NEW YORK — THE recent upward march of the United States dollar is far from welcome news for those American manufacturing companies heavily dependent on exports. A higher dollar can make US products more expensive abroad and thence less competitive. The dollar's rise ``doesn't kill off'' manufacturing stocks, says Jonathan Raclin, senior vice-president of the Chicago Corporation, an investment house based in that city. But it ``certainly takes a little cream off their earnings.''
Although US manufacturers selling abroad may not be immediately disadvantaged by the dollar's rise - since many contracts extend over a period of time, it ``cuts into the ability of US firms to do the business abroad that they would otherwise like to do,'' Mr. Raclin says.
The recent turmoil in China, as well as political unrest in parts of the Soviet Union, will only add to the volume of capital inflows into the US, Raclin says. This makes the monetary balancing act of the Federal Reserve System all the more difficult. On the one hand, Raclin says, the Fed can't allow the dollar to climb too high, thus working against US exports and a reduction in the trade deficit. On the other hand, if the dollar goes down too sharply, then there is ``trouble selling US paper [Treasury issues] abroad.'' This foreign money helps finance the federal budget deficit.
The main play in the market in recent weeks has involved merger-related issues, irrespective of their particular market sector. Stocks of major manufacturing companies have not come under strong selling pressure, experts note. Moreover, some export-linked manufacturing sectors have done very well, despite the strength of the dollar. Case in point: machinery companies.

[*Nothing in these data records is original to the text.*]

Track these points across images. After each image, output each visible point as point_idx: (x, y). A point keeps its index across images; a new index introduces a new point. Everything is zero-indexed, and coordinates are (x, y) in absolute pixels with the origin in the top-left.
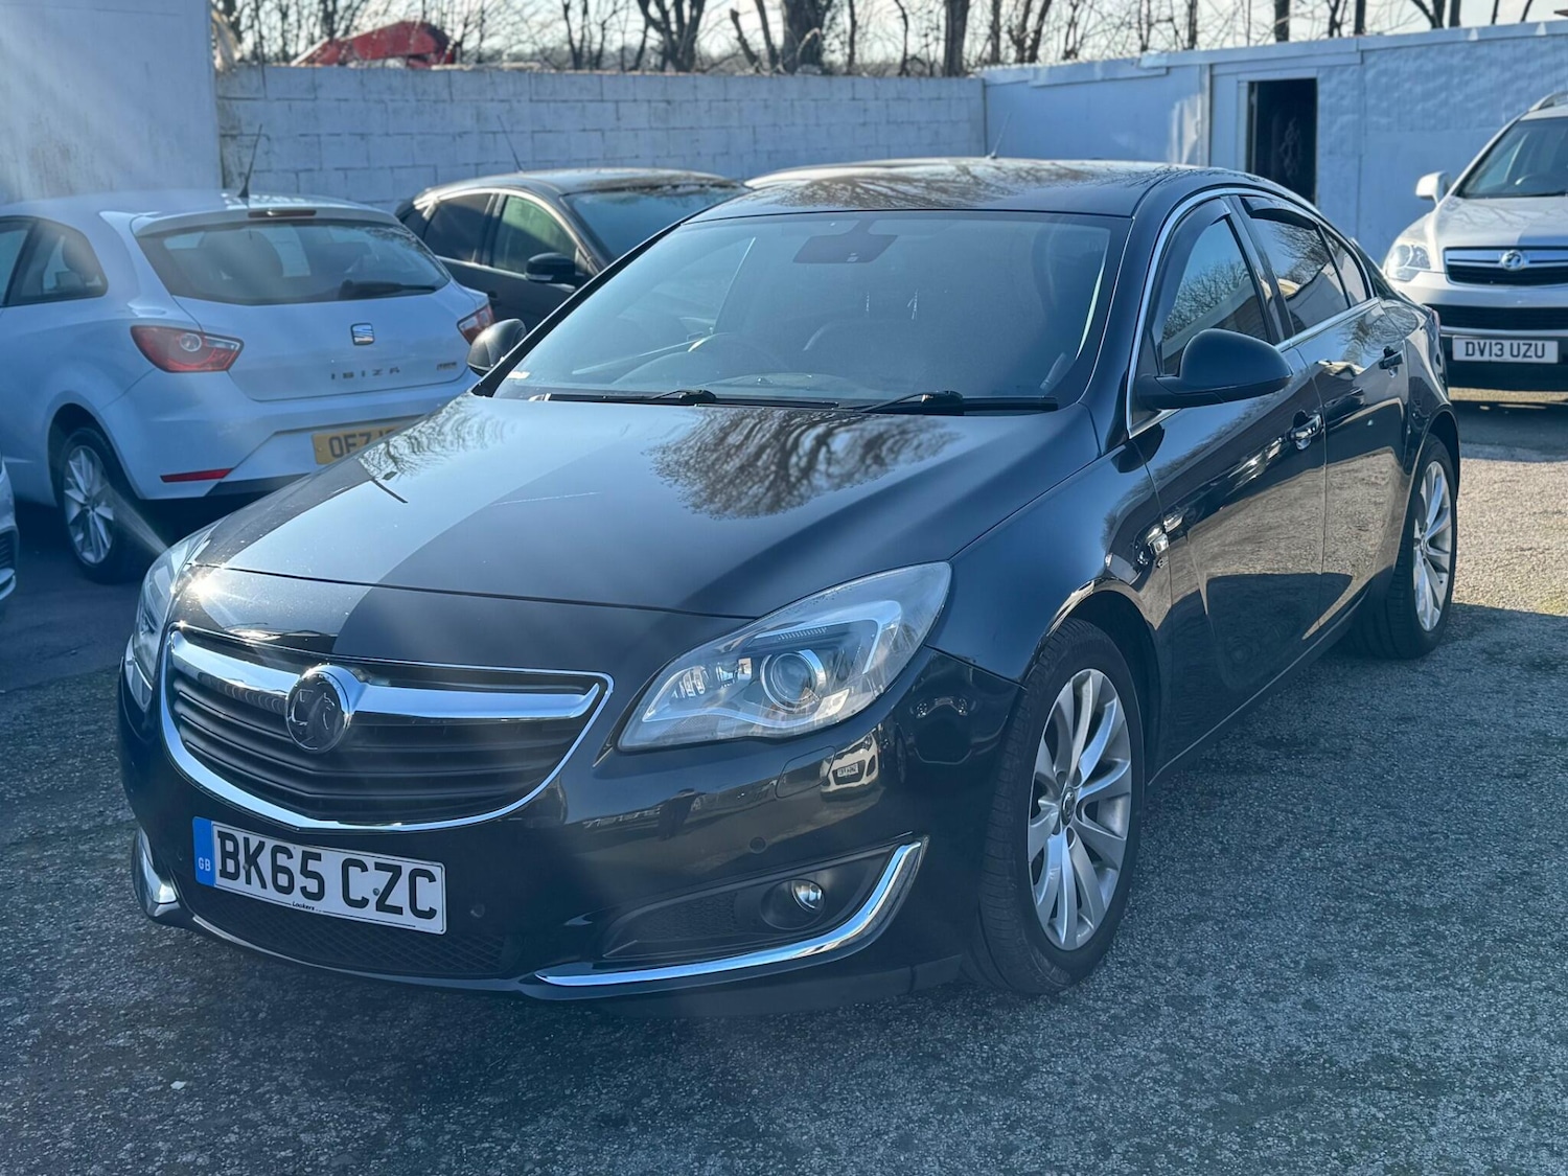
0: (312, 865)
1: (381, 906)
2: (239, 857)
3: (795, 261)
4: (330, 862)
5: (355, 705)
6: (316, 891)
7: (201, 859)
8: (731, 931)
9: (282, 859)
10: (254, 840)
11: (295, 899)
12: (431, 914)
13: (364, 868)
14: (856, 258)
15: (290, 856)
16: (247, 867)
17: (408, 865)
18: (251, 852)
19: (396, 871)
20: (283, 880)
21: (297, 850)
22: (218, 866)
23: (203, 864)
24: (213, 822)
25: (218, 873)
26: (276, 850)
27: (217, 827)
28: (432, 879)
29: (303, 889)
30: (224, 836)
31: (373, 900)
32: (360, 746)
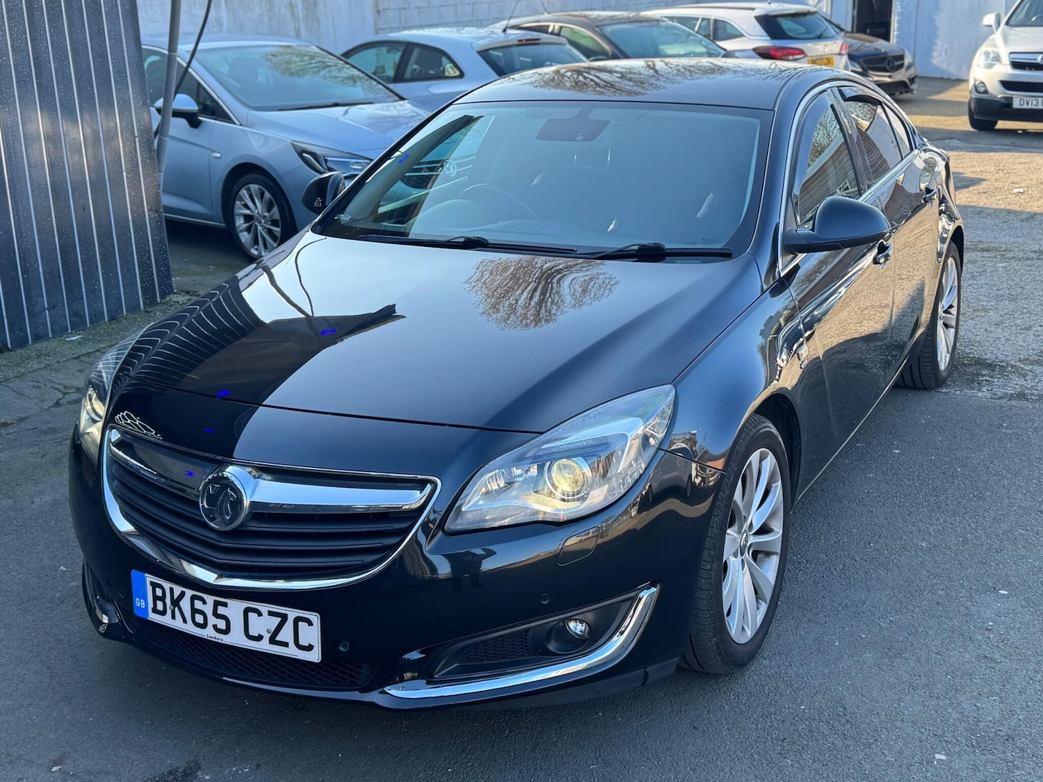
0: (221, 610)
1: (273, 641)
2: (166, 600)
3: (538, 138)
4: (235, 609)
5: (251, 497)
6: (224, 628)
7: (137, 599)
8: (524, 655)
9: (198, 604)
10: (178, 590)
11: (208, 633)
12: (309, 648)
13: (260, 614)
14: (582, 137)
15: (205, 603)
16: (172, 607)
17: (292, 614)
18: (175, 598)
19: (284, 618)
20: (200, 619)
21: (210, 599)
22: (151, 605)
23: (139, 603)
24: (146, 575)
25: (150, 610)
26: (193, 598)
27: (149, 578)
28: (310, 623)
29: (215, 627)
30: (154, 585)
31: (267, 636)
32: (255, 526)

The average machinery company obtains 34 percent of its revenues from international markets, according to Andrew Silver of Dillon, Read & Co. But profits are mainly concentrated in the US market, Mr. Silver notes. Moreover, many US machinery companies are low-cost producers in terms of the world machinery market. The upshot, as Dillon, Read sees it, is that the dollar would have to rise to the 180- to 200-yen level (from the current 142-yen range) before the US companies' competitiveness were substantially injured. Dillon, Read remains upbeat about the machinery group.
Even if US manufacturers are disadvantaged for the time being because of the higher dollar, ``what's a couple of months,'' asks Dennis Jarrett, a market strategist with Kidder, Peabody & Co., with a laugh.
``We're assuming that the dollar will pull back down in the period ahead,'' says Mr. Jarrett. ``If the Fed's primary focus is on fighting inflation, which seems to clearly be the case, then as inflation eases and the rates back down, the dollar will start to drop as well.''
Jarrett notes the recent drop in the federal funds rate, which eased to the 9.50 range last week, as suggesting that the Fed had decided to move to a slightly easier stance on interest rates.
Jarrett sees the continuing revival of the manufacturing sector as one of the underlying long-term trends within the US economy. Kidder, Peabody, he says, believes that the manufacturing sector ``will grow at a 6 percent annual rate for the next three to four years, compared with only 2.5 percent annual growth in real gross national product.''
Moreover, he says, the valuation of the industrial sector relative to the consumer sector is at a historic low, which suggests the need for a repositioning of interest in manufacturing stocks in general. Kidder, Peabody is currently recommending such heavy-industry stocks as Armco Steel and Illinois Tool Works.
Still, some market analysts continue to urge caution regarding US producers with strong overseas sectors. Marshall Acuff, portfolio strategist at Smith Barney, Harris Upham & Co., believes that the strengthening of the dollar could have a detrimental effect on the earnings of US multinational firms. His solution: Investors should focus on domestic-oriented companies. These ``made-in-the-USA'' companies, he says, should have no more than 5 percent of their earnings from overseas; would have no foreign manufacturing; would lack significant ``currency exposure''; and have no involvement in exports. That is not to say, he argues, that investors should avoid all multinationals, but only those that will find it difficult to offset the new strength of the dollar.
Among stocks recommended by Smith Barney are Automatic Data Processing, which provides transaction services to businesses, and Browning-Ferris Industries, a solid-waste management firm.